▸ **Directions**:
In the entries below, find the line with "middle pip: (765, 811)" and the line with "pinky pip: (790, 893)". Return those two lines and all lines between them, exactly.

▸ **Records for this task**:

----

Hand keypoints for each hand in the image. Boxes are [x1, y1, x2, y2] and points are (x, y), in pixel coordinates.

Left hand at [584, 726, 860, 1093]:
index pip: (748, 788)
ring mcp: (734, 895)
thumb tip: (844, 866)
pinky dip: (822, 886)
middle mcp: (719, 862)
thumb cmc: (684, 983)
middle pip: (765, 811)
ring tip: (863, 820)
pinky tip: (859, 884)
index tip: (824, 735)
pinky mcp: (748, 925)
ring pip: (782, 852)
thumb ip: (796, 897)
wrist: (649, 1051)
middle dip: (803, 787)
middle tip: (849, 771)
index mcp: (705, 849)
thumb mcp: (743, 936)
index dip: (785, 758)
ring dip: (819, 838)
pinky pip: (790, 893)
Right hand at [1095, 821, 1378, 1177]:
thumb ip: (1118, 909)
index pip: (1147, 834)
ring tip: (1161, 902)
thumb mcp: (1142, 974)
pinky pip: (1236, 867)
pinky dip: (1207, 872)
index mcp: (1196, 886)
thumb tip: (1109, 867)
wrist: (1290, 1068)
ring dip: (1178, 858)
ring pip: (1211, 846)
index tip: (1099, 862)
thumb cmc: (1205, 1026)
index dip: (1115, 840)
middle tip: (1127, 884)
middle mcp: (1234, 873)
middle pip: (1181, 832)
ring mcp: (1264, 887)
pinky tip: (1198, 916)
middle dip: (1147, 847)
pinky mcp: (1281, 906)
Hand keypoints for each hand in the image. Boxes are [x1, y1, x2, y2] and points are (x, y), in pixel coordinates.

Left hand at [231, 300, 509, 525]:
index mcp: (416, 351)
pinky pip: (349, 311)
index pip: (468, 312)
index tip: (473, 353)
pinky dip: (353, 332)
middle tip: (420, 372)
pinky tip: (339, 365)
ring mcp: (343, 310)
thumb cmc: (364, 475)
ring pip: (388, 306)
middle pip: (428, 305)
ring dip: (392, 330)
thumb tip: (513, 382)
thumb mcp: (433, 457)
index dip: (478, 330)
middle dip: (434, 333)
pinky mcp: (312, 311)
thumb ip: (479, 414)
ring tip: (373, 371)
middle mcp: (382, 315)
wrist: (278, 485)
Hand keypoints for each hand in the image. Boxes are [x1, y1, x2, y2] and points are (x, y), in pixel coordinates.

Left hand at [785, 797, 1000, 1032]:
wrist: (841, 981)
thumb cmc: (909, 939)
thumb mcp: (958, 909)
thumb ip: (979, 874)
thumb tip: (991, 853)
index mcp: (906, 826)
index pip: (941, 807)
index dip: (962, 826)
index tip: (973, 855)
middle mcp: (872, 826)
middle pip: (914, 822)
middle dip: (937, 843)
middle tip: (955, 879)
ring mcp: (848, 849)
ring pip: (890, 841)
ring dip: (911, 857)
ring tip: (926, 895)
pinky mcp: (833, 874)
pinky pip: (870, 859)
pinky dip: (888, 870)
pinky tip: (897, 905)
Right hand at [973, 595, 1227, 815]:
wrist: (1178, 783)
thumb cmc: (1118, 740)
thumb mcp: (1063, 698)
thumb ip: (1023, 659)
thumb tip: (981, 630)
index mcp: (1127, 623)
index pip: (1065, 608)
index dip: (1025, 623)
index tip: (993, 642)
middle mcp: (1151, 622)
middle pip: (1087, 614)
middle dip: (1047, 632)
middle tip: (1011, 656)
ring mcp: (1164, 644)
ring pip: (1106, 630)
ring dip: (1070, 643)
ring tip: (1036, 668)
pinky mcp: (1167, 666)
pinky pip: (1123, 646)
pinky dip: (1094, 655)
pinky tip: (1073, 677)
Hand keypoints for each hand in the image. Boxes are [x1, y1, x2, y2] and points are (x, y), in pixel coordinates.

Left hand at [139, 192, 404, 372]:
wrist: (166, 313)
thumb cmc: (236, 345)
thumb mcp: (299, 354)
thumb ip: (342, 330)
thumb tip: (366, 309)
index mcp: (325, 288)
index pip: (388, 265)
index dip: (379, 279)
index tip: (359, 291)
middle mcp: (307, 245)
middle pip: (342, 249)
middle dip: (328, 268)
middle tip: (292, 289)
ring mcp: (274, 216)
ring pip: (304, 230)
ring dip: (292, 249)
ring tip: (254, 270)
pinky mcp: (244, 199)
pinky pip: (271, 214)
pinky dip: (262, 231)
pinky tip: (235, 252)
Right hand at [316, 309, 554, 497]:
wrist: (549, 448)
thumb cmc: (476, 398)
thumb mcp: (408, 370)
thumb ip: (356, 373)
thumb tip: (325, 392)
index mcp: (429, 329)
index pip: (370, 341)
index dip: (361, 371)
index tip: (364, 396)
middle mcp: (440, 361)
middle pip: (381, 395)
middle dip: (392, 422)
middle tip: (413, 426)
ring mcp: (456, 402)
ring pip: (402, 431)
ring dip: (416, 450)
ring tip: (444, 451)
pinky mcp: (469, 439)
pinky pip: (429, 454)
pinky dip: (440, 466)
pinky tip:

----

▸ **Answer section**:
middle pip: (765, 811)
ring tip: (863, 820)
pinky tip: (859, 884)
index tip: (824, 735)
pinky mcp: (748, 925)
ring pip: (782, 852)
thumb ip: (796, 897)
wrist: (649, 1051)
middle dip: (803, 787)
middle tip: (849, 771)
index mcp: (705, 849)
thumb mcp: (743, 936)
index dip: (785, 758)
ring dip: (819, 838)
pinky pip: (790, 893)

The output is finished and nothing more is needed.